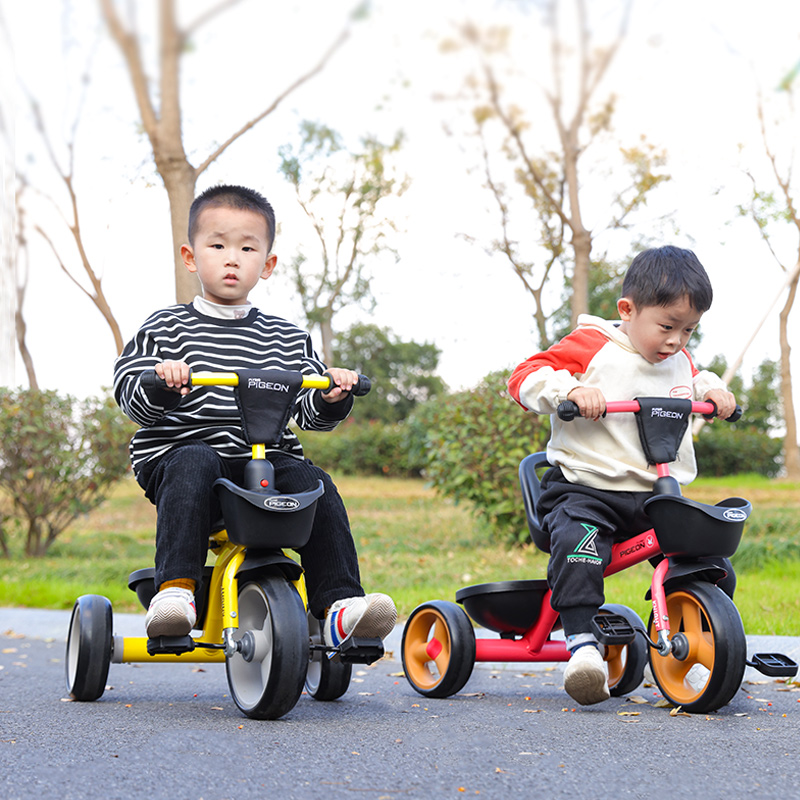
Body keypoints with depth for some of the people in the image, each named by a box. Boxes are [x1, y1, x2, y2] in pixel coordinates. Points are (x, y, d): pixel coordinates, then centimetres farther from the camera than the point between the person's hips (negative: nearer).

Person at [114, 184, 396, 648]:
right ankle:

(Problem description)
Would you transcribe the whole listing above exactly? The pictures should not be included.

(Response below)
Body keypoints with depth for some of the people in the image, each named by a box. Boxes are [x1, y1, x2, y2] in pixel coordinates. Points are (x, y, d): pixel coordinates, then centimetres farther from the camera than the point between the person's hips (negative: nearer).

Person at [114, 184, 396, 648]:
right ankle:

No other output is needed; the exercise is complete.